Humans’ caffeine habit may be harming wildlife

  • PTI

    PTI | Los Angeles

    June 12, 2017 | 2:16 pm
Humans’ caffeine habit may be harming wildlife

(Photo: Getty Images)

Your coffee-drinking habits may be harming the environment, according to a new US study which found that caffeine gets expelled with our urine and enters the water bodies through sewage systems, posing a threat to wildlife.

Researchers from San Diego's Regional Water Quality Control Board in the US found caffeine in water sampled from remote streams far from urban areas and sewer systems.

They analysed about 100 water samples over a seven-year period. They came from a range of sites encompassing raw sewage and treated wastewater in urban areas, as well as streams in remote open-space areas where there is no human development.

They team found that samples from urban areas tested positive for caffeine. Samples from untreated sewage contained between 0.052 and 8.5 microgrammes per litre, while those taken near active septic systems ranged from 0.029 to 1.19 microgrammes per litre.

More than one-third of the samples from open-space areas tested positive for caffeine, researchers said.
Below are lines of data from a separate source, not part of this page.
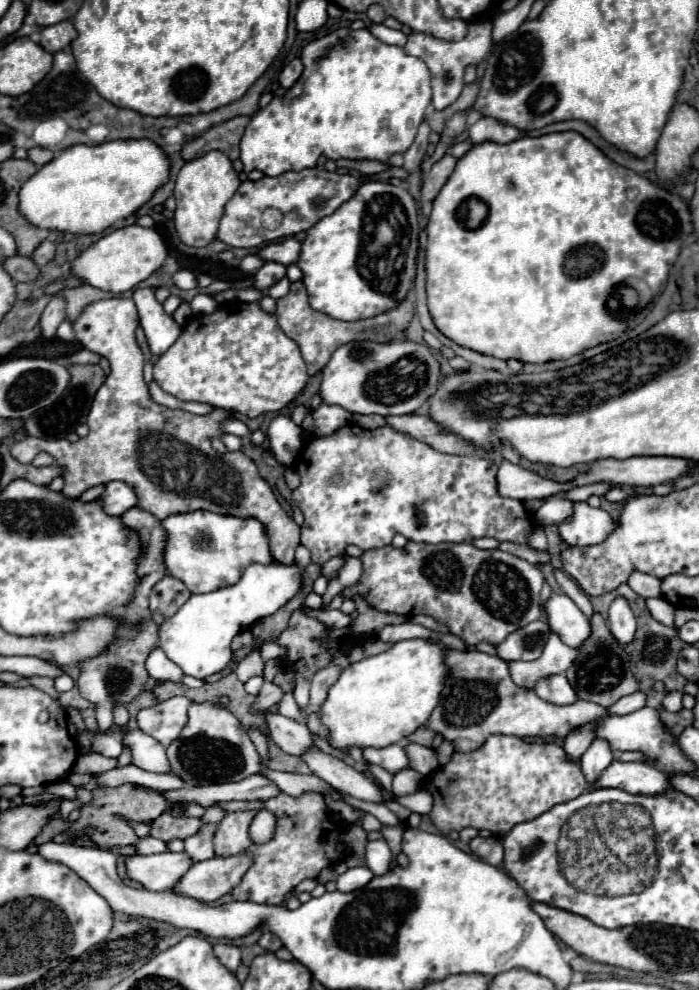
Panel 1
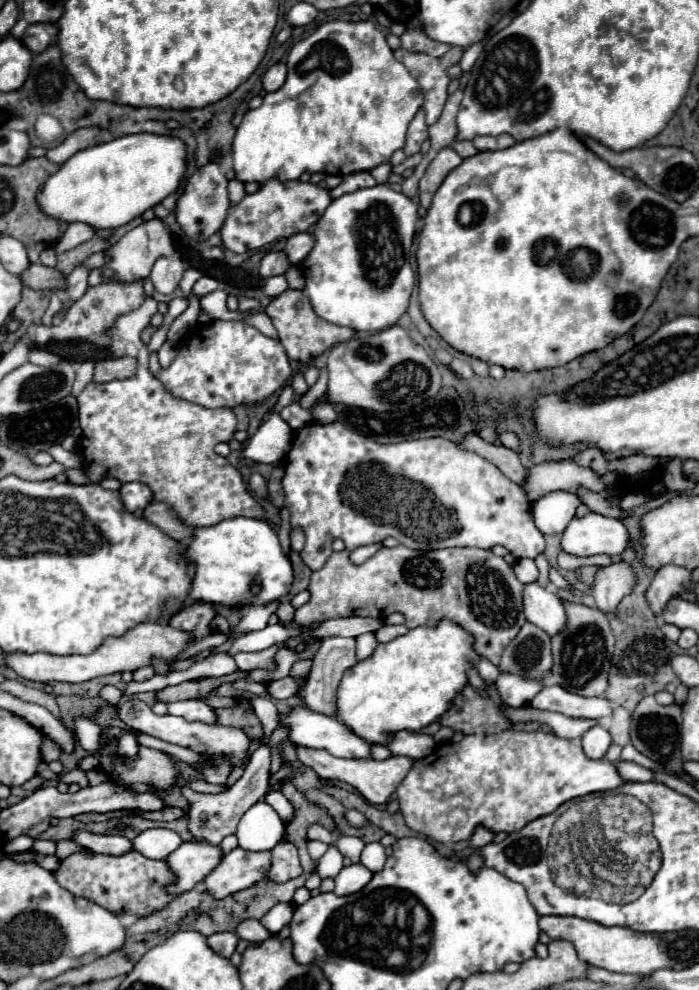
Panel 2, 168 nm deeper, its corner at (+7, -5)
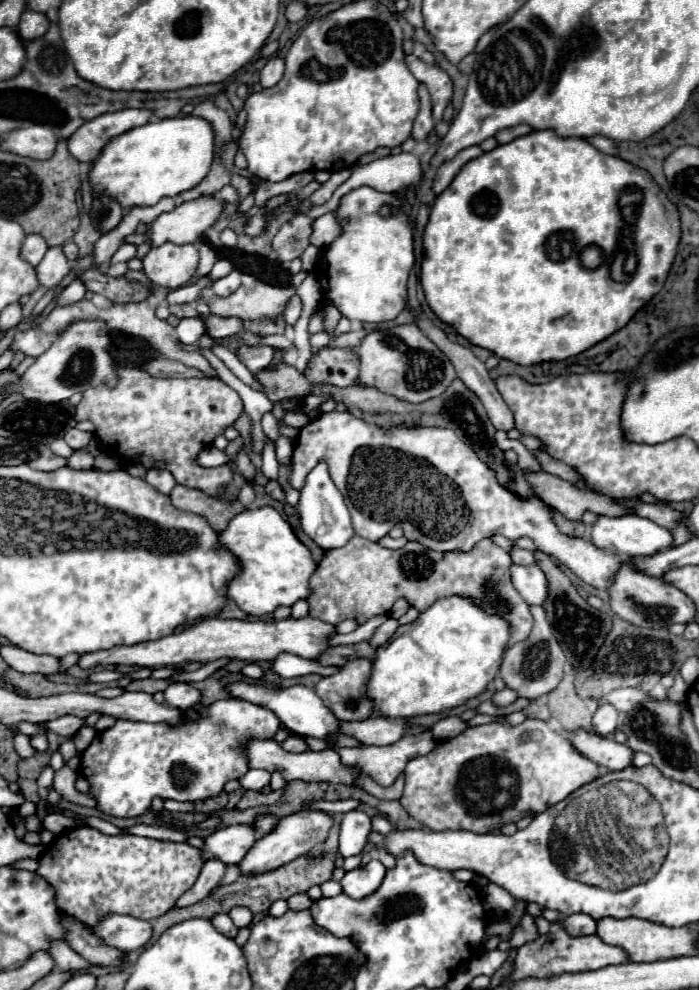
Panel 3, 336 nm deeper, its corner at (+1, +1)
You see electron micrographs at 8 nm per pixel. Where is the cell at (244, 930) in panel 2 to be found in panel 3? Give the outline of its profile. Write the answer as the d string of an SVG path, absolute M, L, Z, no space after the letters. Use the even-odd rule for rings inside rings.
M236 907L230 911L230 919L234 921L236 927L250 927L252 925L252 911L250 909L244 909L244 907Z

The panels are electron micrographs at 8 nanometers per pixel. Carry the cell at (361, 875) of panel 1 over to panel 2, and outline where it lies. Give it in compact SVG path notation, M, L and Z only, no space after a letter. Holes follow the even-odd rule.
M350 865L350 867L344 867L338 875L336 875L336 889L334 893L336 895L352 895L352 893L358 893L362 887L366 887L372 879L372 871L366 869L364 865Z

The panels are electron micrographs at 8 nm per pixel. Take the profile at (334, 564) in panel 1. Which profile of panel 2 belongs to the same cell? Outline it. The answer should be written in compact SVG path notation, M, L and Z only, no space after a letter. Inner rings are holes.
M404 545L394 549L382 547L362 565L354 565L350 553L340 551L332 553L320 571L312 573L308 585L310 601L296 609L292 621L302 629L354 613L378 617L402 613L406 617L406 627L414 629L420 625L434 625L438 619L446 617L470 631L476 639L476 651L498 665L504 647L526 623L522 587L524 585L502 557L476 547L438 551L414 551Z

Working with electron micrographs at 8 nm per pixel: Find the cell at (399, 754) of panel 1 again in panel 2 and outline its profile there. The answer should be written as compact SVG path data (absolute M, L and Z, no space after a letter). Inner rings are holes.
M292 705L286 713L280 715L280 725L284 725L288 729L288 737L292 743L296 743L298 747L306 747L306 749L326 749L328 753L332 753L334 757L370 757L370 745L358 737L350 727L346 727L340 719L312 711L304 705Z

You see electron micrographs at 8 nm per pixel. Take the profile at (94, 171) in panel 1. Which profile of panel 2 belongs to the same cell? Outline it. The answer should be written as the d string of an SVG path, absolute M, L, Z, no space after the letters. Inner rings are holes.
M136 133L78 151L54 173L38 203L58 221L82 221L94 229L116 229L176 193L186 175L186 143L180 137Z

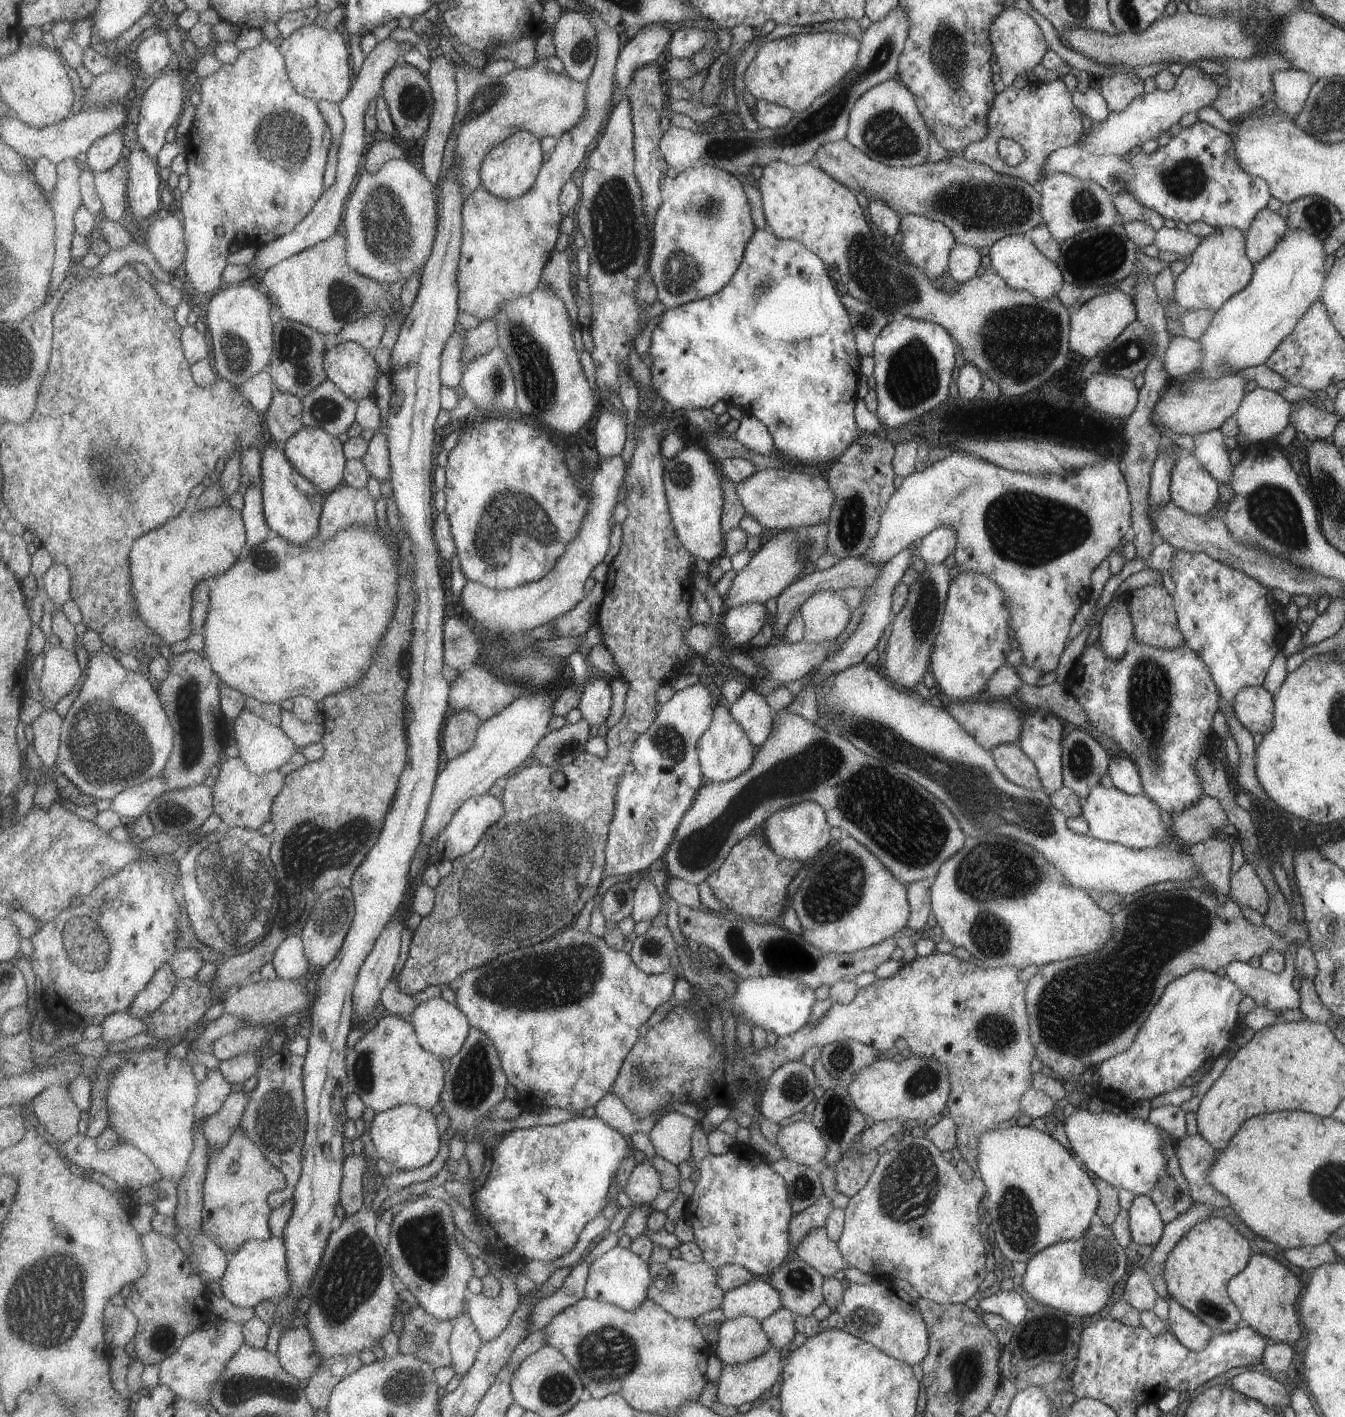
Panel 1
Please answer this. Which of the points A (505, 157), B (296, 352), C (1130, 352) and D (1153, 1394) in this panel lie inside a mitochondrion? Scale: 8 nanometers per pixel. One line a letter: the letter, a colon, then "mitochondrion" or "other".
A: other
B: mitochondrion
C: mitochondrion
D: other

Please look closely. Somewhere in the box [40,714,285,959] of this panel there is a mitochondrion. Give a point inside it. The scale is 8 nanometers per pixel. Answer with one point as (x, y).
(235, 880)

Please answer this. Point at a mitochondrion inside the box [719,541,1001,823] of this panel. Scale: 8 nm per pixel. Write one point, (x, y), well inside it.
(925, 614)

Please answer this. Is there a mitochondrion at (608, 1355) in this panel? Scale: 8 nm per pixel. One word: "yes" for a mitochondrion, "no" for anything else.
yes

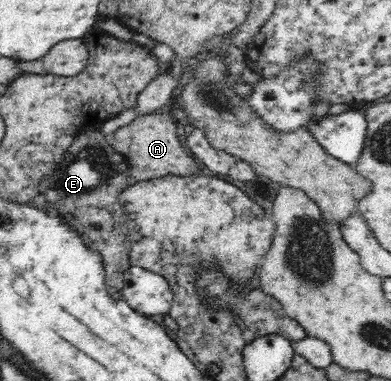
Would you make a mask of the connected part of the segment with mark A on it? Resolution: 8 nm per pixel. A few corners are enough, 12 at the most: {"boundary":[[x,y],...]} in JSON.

This suggests visitors in these areas may not be practising good habits, whether by urinating too close to streams or leaving waste behind, researchers said.

The results also suggest that other contaminants found in human waste, such as pharmaceuticals and pathogens, could be polluting these areas, they said.

"We were completely shocked by the result. The areas known for high recreational use like fishing, horseback riding, hiking, camping were the ones that had caffeine hits," Carey Nagoda from Regional Water Quality Control Board was quoted as saying by 'UPI'.

An earlier study had found that near-shore mussels were forced to use energy to make a protein that protects its DNA when exposed to low levels of caffeine.

However, those found in high level areas stopped producing the protein and were at risk of genetic mutation.

"They get so stressed out at a cellular level that they can't protect their DNA with this protein," researchers said.